QUOTED PASSAGE →
--------------------
Because defendant is a citizen of Jamaica, Bendul asked him if he wanted the officer "to contact the Jamaican embassy, and notify them of . . . these charges." Defendant responded "that he did not want [Bendul] to do that." At Bendul's request, defendant wrote and signed the following statement on a consular rights form: "'I don't want the police to contact the Jamaican Consulate about my arrest'"

Based upon defendant's stenographic statement, Bendul swore out a complaint for his arrest for Arenas's murder. Bendul advised defendant that "complaints were being processed[,]" and that he "had to be processed, photographed and fingerprinted." Defendant remained "cooperative." Defendant was formally arrested at approximately 10:30 p.m., and was transported to the Passaic County Jail.
--------------------
DATA PROVIDED →
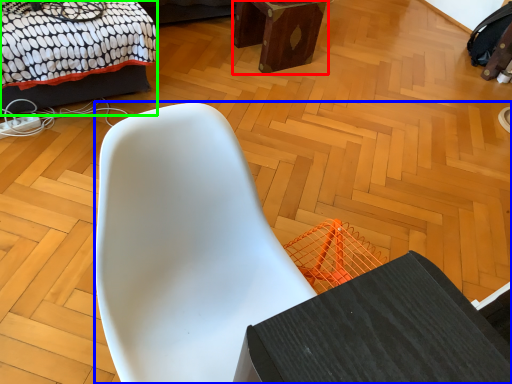
Question: Estimate the real-world distances between objects in this image. Which object is closer to furniture (highlighted by a red box), chair (highlighted by a blue box) or bed (highlighted by a green box)?

Choices:
 (A) chair
 (B) bed

Answer: (B)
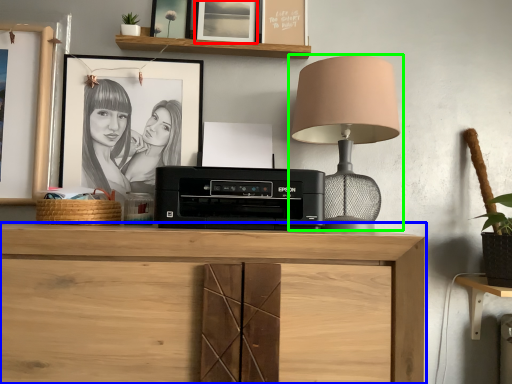
Question: Which object is the closest to the picture frame (highlighted by a red box)? Choose among these: chest of drawers (highlighted by a blue box) or lamp (highlighted by a green box).

Choices:
 (A) chest of drawers
 (B) lamp

Answer: (B)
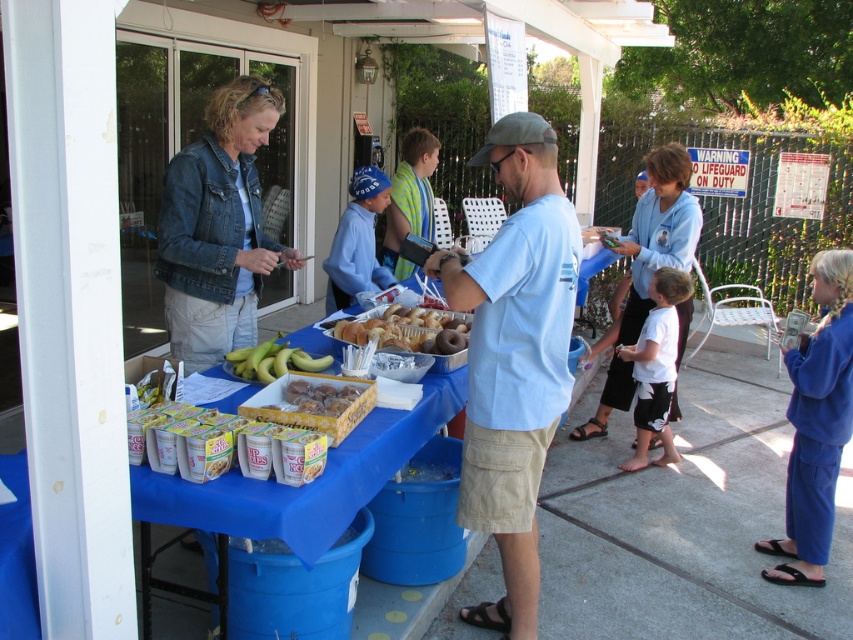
--------------------
PROBLEM REQUIREMENTS →
Copy out the entire passage on the defendant's arrest word for word. The records have no connection to the passage on the defendant's arrest.

ANSWER FOR THIS EXERCISE →
Because defendant is a citizen of Jamaica, Bendul asked him if he wanted the officer "to contact the Jamaican embassy, and notify them of . . . these charges." Defendant responded "that he did not want [Bendul] to do that." At Bendul's request, defendant wrote and signed the following statement on a consular rights form: "'I don't want the police to contact the Jamaican Consulate about my arrest'"

Based upon defendant's stenographic statement, Bendul swore out a complaint for his arrest for Arenas's murder. Bendul advised defendant that "complaints were being processed[,]" and that he "had to be processed, photographed and fingerprinted." Defendant remained "cooperative." Defendant was formally arrested at approximately 10:30 p.m., and was transported to the Passaic County Jail.